● **AIM OF THE EXERCISE**: In the entries below, find the line with "<source format=v>" and the line with "X0546Y03195D03*". Repeat exactly everything between them, those two lines included, but not the pictures.

● **RECORD EXTRACTS**:
========

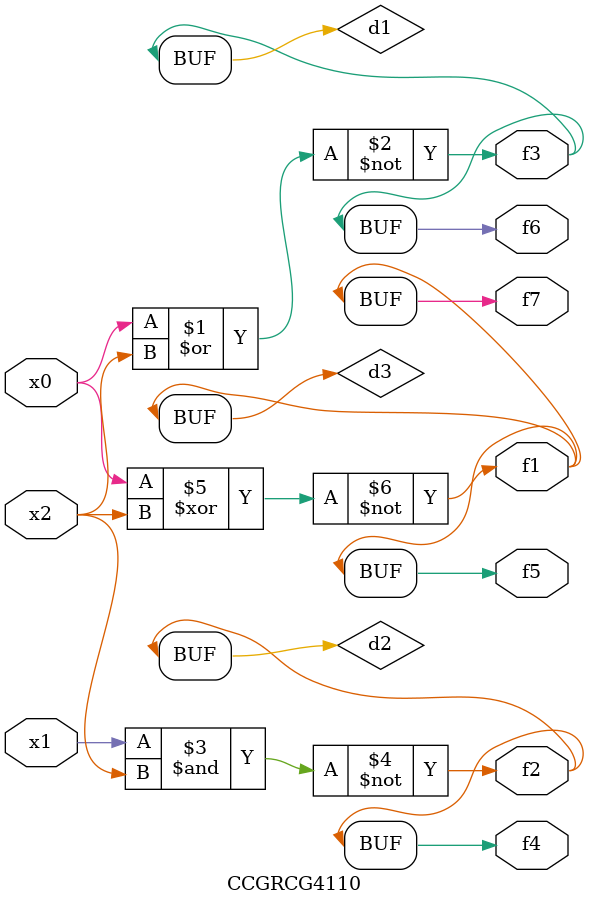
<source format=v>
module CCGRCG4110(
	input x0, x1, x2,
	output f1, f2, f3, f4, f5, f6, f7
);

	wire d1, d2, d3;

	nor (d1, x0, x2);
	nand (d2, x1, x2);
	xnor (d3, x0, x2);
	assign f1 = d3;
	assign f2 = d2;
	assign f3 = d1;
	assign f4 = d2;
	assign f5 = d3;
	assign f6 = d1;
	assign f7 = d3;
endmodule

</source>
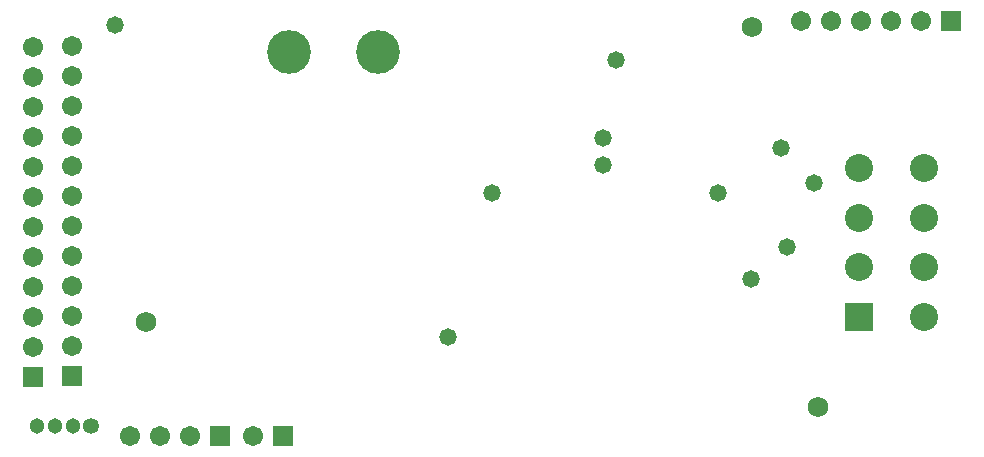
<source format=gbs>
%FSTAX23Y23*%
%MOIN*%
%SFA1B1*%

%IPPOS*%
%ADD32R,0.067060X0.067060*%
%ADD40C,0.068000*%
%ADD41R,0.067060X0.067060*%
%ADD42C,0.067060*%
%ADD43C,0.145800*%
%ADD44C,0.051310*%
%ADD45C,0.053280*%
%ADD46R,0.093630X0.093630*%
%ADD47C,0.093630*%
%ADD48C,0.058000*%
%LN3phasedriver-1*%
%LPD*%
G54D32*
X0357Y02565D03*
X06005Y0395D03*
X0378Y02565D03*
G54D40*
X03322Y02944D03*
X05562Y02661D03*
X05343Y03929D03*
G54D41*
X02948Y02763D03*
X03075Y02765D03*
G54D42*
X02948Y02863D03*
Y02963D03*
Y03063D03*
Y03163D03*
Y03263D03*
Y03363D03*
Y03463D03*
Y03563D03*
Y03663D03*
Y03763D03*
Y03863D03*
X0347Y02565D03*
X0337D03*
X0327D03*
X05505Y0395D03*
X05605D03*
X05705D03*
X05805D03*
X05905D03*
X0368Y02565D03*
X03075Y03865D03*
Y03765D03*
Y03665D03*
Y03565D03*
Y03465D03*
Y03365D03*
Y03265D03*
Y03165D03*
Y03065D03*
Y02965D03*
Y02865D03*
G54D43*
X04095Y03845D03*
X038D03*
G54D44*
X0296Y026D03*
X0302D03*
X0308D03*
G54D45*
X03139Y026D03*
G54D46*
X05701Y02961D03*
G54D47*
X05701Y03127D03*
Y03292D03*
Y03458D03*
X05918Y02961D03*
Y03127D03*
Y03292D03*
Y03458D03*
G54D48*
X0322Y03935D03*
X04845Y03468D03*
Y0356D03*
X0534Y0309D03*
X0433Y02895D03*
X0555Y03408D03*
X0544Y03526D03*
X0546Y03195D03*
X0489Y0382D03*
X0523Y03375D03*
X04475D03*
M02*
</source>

========

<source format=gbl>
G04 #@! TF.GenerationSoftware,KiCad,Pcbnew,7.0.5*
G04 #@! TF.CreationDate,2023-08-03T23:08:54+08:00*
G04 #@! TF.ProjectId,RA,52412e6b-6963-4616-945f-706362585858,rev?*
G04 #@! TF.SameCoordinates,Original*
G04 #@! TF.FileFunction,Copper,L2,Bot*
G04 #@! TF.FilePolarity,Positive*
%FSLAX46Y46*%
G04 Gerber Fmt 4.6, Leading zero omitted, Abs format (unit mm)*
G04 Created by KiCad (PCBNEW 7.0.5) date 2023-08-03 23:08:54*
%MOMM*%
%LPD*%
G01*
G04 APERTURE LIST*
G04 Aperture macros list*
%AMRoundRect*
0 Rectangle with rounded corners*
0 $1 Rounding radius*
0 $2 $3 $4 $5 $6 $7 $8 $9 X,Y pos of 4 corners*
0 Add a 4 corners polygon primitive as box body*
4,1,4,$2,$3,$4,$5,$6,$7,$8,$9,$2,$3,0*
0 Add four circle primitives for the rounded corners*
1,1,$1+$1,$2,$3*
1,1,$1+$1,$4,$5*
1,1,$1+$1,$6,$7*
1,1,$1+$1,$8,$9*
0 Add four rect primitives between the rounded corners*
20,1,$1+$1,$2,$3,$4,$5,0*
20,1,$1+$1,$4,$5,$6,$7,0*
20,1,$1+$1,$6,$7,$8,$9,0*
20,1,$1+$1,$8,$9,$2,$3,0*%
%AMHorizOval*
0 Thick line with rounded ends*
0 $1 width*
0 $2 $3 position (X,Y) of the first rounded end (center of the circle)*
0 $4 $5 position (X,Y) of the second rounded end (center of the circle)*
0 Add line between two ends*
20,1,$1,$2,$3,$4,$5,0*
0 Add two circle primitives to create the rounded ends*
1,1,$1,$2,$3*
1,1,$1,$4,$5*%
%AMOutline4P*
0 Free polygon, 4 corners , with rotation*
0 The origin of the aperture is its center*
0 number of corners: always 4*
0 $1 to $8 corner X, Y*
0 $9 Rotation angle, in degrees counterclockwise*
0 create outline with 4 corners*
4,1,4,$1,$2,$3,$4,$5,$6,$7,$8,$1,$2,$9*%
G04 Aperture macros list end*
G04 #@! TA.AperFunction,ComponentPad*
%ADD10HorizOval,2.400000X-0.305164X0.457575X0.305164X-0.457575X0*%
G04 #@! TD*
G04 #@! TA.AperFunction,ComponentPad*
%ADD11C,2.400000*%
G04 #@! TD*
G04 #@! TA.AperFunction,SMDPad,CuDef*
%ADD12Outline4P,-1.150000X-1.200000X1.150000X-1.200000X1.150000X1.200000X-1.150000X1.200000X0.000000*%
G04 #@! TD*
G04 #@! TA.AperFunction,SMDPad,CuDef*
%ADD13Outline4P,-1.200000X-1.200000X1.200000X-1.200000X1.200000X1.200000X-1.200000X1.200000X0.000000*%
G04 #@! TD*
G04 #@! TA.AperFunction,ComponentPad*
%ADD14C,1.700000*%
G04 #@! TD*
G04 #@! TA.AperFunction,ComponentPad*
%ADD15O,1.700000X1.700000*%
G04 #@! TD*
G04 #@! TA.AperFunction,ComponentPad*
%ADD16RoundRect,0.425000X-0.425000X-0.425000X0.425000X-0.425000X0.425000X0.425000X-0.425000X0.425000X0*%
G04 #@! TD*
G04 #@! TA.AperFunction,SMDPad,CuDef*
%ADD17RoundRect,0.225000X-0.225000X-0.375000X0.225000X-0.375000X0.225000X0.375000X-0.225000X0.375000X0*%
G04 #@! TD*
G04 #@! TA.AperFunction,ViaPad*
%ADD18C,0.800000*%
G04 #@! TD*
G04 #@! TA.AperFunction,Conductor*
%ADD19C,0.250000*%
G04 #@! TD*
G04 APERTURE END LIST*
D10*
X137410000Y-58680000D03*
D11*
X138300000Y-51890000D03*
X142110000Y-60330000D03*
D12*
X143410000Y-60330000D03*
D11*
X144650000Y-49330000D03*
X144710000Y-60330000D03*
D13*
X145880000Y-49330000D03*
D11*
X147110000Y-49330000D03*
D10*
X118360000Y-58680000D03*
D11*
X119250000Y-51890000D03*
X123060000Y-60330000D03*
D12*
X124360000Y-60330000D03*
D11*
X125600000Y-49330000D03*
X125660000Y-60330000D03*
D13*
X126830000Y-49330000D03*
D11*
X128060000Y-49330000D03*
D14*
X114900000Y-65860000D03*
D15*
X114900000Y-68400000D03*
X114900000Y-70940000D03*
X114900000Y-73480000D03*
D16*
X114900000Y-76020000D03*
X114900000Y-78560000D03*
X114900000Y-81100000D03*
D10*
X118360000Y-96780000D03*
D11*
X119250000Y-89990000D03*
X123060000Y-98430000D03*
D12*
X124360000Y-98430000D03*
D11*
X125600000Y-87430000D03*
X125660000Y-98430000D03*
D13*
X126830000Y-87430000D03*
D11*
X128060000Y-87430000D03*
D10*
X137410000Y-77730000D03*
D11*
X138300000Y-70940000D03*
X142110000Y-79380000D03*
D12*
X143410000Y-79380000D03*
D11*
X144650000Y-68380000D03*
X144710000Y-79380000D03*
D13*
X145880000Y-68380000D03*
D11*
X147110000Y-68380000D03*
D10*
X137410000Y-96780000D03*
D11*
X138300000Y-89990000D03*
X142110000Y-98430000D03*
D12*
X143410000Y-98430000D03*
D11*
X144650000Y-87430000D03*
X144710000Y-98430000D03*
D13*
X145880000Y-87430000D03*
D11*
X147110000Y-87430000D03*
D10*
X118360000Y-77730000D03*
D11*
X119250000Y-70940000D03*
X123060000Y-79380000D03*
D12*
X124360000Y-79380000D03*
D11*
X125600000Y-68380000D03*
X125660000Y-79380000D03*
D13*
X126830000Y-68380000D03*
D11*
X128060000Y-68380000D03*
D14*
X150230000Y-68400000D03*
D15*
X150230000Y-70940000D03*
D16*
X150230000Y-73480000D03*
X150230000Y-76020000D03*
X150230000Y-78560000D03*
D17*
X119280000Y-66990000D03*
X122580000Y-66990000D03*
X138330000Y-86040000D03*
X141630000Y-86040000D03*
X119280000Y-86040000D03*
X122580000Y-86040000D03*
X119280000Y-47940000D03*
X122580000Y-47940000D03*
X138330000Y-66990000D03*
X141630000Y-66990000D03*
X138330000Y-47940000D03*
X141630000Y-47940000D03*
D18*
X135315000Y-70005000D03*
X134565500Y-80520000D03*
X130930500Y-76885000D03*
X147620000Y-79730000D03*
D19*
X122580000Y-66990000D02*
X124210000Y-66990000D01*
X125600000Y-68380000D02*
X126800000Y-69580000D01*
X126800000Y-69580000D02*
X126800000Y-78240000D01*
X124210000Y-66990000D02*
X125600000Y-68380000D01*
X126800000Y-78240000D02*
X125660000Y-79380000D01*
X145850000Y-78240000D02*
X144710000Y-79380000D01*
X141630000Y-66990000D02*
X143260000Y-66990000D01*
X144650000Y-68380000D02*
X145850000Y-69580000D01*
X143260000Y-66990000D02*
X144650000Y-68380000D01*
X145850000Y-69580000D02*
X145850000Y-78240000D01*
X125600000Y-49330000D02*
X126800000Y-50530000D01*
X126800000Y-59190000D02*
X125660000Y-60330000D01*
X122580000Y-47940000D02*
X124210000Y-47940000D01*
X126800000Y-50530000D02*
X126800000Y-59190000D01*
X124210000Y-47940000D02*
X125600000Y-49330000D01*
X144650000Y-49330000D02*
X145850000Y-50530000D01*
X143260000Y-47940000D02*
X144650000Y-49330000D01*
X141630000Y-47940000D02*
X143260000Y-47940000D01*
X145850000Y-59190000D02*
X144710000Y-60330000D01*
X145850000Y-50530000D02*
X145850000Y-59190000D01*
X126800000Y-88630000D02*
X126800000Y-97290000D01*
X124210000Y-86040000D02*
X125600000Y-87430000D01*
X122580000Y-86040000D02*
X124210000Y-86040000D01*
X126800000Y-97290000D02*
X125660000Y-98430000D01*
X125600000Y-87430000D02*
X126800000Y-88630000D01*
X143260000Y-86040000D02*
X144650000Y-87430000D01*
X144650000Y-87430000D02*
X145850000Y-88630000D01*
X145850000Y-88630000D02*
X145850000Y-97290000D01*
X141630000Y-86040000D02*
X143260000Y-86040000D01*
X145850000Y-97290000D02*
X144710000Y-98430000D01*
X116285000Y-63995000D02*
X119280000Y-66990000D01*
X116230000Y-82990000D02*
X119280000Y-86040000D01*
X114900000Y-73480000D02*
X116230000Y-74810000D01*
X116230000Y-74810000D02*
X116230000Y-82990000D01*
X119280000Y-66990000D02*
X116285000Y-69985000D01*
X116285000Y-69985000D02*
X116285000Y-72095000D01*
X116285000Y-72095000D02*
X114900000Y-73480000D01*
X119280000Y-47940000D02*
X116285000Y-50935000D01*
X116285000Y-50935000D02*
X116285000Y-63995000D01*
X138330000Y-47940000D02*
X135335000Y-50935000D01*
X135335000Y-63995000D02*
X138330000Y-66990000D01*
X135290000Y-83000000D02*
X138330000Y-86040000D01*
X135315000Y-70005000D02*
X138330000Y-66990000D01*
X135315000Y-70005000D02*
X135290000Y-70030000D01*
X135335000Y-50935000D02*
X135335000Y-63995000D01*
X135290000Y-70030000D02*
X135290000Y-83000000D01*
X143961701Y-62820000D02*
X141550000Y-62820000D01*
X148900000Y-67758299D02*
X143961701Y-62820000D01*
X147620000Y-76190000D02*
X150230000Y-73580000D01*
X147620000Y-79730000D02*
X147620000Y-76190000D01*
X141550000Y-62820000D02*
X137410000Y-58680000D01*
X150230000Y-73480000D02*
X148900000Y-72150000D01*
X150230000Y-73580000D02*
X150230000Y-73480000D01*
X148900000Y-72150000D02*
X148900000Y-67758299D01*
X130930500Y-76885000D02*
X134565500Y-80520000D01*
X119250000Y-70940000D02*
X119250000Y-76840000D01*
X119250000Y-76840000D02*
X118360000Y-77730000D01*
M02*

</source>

========

● **RESPONSE TO THIS EXERCISE**:
<source format=v>
module CCGRCG4110(
	input x0, x1, x2,
	output f1, f2, f3, f4, f5, f6, f7
);

	wire d1, d2, d3;

	nor (d1, x0, x2);
	nand (d2, x1, x2);
	xnor (d3, x0, x2);
	assign f1 = d3;
	assign f2 = d2;
	assign f3 = d1;
	assign f4 = d2;
	assign f5 = d3;
	assign f6 = d1;
	assign f7 = d3;
endmodule

</source>
<source format=gbs>
%FSTAX23Y23*%
%MOIN*%
%SFA1B1*%

%IPPOS*%
%ADD32R,0.067060X0.067060*%
%ADD40C,0.068000*%
%ADD41R,0.067060X0.067060*%
%ADD42C,0.067060*%
%ADD43C,0.145800*%
%ADD44C,0.051310*%
%ADD45C,0.053280*%
%ADD46R,0.093630X0.093630*%
%ADD47C,0.093630*%
%ADD48C,0.058000*%
%LN3phasedriver-1*%
%LPD*%
G54D32*
X0357Y02565D03*
X06005Y0395D03*
X0378Y02565D03*
G54D40*
X03322Y02944D03*
X05562Y02661D03*
X05343Y03929D03*
G54D41*
X02948Y02763D03*
X03075Y02765D03*
G54D42*
X02948Y02863D03*
Y02963D03*
Y03063D03*
Y03163D03*
Y03263D03*
Y03363D03*
Y03463D03*
Y03563D03*
Y03663D03*
Y03763D03*
Y03863D03*
X0347Y02565D03*
X0337D03*
X0327D03*
X05505Y0395D03*
X05605D03*
X05705D03*
X05805D03*
X05905D03*
X0368Y02565D03*
X03075Y03865D03*
Y03765D03*
Y03665D03*
Y03565D03*
Y03465D03*
Y03365D03*
Y03265D03*
Y03165D03*
Y03065D03*
Y02965D03*
Y02865D03*
G54D43*
X04095Y03845D03*
X038D03*
G54D44*
X0296Y026D03*
X0302D03*
X0308D03*
G54D45*
X03139Y026D03*
G54D46*
X05701Y02961D03*
G54D47*
X05701Y03127D03*
Y03292D03*
Y03458D03*
X05918Y02961D03*
Y03127D03*
Y03292D03*
Y03458D03*
G54D48*
X0322Y03935D03*
X04845Y03468D03*
Y0356D03*
X0534Y0309D03*
X0433Y02895D03*
X0555Y03408D03*
X0544Y03526D03*
X0546Y03195D03*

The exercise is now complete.